- _Directive_
Copy each entry below exactly as it reads.

+++ Entries shown

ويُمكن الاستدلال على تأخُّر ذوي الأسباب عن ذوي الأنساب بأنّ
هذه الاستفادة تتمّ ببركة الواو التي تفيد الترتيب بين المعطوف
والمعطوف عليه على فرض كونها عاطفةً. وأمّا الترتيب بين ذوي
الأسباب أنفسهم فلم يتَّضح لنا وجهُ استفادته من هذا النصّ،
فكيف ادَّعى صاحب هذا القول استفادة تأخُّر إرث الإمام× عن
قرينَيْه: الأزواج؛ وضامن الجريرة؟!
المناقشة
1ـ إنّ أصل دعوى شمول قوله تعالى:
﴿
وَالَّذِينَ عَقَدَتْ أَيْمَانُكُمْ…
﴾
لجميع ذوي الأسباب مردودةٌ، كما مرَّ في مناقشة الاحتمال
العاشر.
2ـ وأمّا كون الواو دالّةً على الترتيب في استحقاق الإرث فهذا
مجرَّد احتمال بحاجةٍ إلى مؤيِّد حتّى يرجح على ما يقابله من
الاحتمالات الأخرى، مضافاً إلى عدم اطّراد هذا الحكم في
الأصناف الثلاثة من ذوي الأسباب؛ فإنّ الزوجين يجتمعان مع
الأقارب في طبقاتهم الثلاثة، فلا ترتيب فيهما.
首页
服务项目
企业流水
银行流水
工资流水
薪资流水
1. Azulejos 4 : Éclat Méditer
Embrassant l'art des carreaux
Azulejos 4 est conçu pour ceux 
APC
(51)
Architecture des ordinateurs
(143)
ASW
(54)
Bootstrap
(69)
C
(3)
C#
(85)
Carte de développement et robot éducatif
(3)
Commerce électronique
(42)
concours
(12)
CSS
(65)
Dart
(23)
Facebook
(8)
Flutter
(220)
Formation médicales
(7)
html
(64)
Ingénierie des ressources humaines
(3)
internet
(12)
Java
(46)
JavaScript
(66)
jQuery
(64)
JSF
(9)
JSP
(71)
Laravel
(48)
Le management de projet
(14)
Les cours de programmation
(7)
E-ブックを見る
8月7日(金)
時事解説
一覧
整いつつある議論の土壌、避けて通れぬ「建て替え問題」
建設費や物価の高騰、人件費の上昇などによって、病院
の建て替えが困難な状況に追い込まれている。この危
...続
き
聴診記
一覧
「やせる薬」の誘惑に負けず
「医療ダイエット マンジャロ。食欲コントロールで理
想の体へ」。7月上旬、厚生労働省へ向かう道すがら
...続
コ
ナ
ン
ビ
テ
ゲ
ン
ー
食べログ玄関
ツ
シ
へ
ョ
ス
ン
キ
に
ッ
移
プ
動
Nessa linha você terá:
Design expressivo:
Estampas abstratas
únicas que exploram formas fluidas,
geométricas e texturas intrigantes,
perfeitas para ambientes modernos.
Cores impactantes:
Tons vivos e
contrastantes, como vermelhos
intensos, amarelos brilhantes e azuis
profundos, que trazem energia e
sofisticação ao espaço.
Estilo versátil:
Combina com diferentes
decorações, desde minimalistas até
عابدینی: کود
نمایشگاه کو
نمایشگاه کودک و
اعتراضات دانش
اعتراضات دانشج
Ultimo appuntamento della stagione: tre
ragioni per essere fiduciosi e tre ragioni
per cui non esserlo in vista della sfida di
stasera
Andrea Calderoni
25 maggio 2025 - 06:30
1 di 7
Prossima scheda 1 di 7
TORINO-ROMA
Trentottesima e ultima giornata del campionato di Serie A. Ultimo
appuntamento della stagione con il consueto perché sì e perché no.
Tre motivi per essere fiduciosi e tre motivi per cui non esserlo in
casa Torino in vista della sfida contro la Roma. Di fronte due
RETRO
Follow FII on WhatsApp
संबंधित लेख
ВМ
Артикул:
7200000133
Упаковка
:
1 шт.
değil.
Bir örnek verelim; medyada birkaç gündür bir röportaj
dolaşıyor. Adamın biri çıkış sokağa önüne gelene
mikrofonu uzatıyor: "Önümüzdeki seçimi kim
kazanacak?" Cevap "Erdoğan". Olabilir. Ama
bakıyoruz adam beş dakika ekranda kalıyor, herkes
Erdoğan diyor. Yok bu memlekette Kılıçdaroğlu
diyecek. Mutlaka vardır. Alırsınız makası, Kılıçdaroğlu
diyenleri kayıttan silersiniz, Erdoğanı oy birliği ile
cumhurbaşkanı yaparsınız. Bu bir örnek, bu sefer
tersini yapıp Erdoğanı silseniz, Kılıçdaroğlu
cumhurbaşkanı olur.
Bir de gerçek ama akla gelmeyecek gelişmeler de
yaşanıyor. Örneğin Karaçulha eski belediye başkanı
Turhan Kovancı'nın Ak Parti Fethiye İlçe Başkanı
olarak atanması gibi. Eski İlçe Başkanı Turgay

++++++

- _Problem solution_
ويُمكن الاستدلال على تأخُّر ذوي الأسباب عن ذوي الأنساب بأنّ
هذه الاستفادة تتمّ ببركة الواو التي تفيد الترتيب بين المعطوف
والمعطوف عليه على فرض كونها عاطفةً. وأمّا الترتيب بين ذوي
الأسباب أنفسهم فلم يتَّضح لنا وجهُ استفادته من هذا النصّ،
فكيف ادَّعى صاحب هذا القول استفادة تأخُّر إرث الإمام× عن
قرينَيْه: الأزواج؛ وضامن الجريرة؟!
المناقشة
1ـ إنّ أصل دعوى شمول قوله تعالى:
﴿
وَالَّذِينَ عَقَدَتْ أَيْمَانُكُمْ…
﴾
لجميع ذوي الأسباب مردودةٌ، كما مرَّ في مناقشة الاحتمال
العاشر.
2ـ وأمّا كون الواو دالّةً على الترتيب في استحقاق الإرث فهذا
مجرَّد احتمال بحاجةٍ إلى مؤيِّد حتّى يرجح على ما يقابله من
الاحتمالات الأخرى، مضافاً إلى عدم اطّراد هذا الحكم في
الأصناف الثلاثة من ذوي الأسباب؛ فإنّ الزوجين يجتمعان مع
الأقارب في طبقاتهم الثلاثة، فلا ترتيب فيهما.
首页
服务项目
企业流水
银行流水
工资流水
薪资流水
1. Azulejos 4 : Éclat Méditer
Embrassant l'art des carreaux
Azulejos 4 est conçu pour ceux 
APC
(51)
Architecture des ordinateurs
(143)
ASW
(54)
Bootstrap
(69)
C
(3)
C#
(85)
Carte de développement et robot éducatif
(3)
Commerce électronique
(42)
concours
(12)
CSS
(65)
Dart
(23)
Facebook
(8)
Flutter
(220)
Formation médicales
(7)
html
(64)
Ingénierie des ressources humaines
(3)
internet
(12)
Java
(46)
JavaScript
(66)
jQuery
(64)
JSF
(9)
JSP
(71)
Laravel
(48)
Le management de projet
(14)
Les cours de programmation
(7)
E-ブックを見る
8月7日(金)
時事解説
一覧
整いつつある議論の土壌、避けて通れぬ「建て替え問題」
建設費や物価の高騰、人件費の上昇などによって、病院
の建て替えが困難な状況に追い込まれている。この危
...続
き
聴診記
一覧
「やせる薬」の誘惑に負けず
「医療ダイエット マンジャロ。食欲コントロールで理
想の体へ」。7月上旬、厚生労働省へ向かう道すがら
...続
コ
ナ
ン
ビ
テ
ゲ
ン
ー
食べログ玄関
ツ
シ
へ
ョ
ス
ン
キ
に
ッ
移
プ
動
Nessa linha você terá:
Design expressivo:
Estampas abstratas
únicas que exploram formas fluidas,
geométricas e texturas intrigantes,
perfeitas para ambientes modernos.
Cores impactantes:
Tons vivos e
contrastantes, como vermelhos
intensos, amarelos brilhantes e azuis
profundos, que trazem energia e
sofisticação ao espaço.
Estilo versátil:
Combina com diferentes
decorações, desde minimalistas até
عابدینی: کود
نمایشگاه کو
نمایشگاه کودک و
اعتراضات دانش
اعتراضات دانشج
Ultimo appuntamento della stagione: tre
ragioni per essere fiduciosi e tre ragioni
per cui non esserlo in vista della sfida di
stasera
Andrea Calderoni
25 maggio 2025 - 06:30
1 di 7
Prossima scheda 1 di 7
TORINO-ROMA
Trentottesima e ultima giornata del campionato di Serie A. Ultimo
appuntamento della stagione con il consueto perché sì e perché no.
Tre motivi per essere fiduciosi e tre motivi per cui non esserlo in
casa Torino in vista della sfida contro la Roma. Di fronte due
RETRO
Follow FII on WhatsApp
संबंधित लेख
ВМ
Артикул:
7200000133
Упаковка
:
1 шт.
değil.
Bir örnek verelim; medyada birkaç gündür bir röportaj
dolaşıyor. Adamın biri çıkış sokağa önüne gelene
mikrofonu uzatıyor: "Önümüzdeki seçimi kim
kazanacak?" Cevap "Erdoğan". Olabilir. Ama
bakıyoruz adam beş dakika ekranda kalıyor, herkes
Erdoğan diyor. Yok bu memlekette Kılıçdaroğlu
diyecek. Mutlaka vardır. Alırsınız makası, Kılıçdaroğlu
diyenleri kayıttan silersiniz, Erdoğanı oy birliği ile
cumhurbaşkanı yaparsınız. Bu bir örnek, bu sefer
tersini yapıp Erdoğanı silseniz, Kılıçdaroğlu
cumhurbaşkanı olur.
Bir de gerçek ama akla gelmeyecek gelişmeler de
yaşanıyor. Örneğin Karaçulha eski belediye başkanı
Turhan Kovancı'nın Ak Parti Fethiye İlçe Başkanı
olarak atanması gibi. Eski İlçe Başkanı Turgay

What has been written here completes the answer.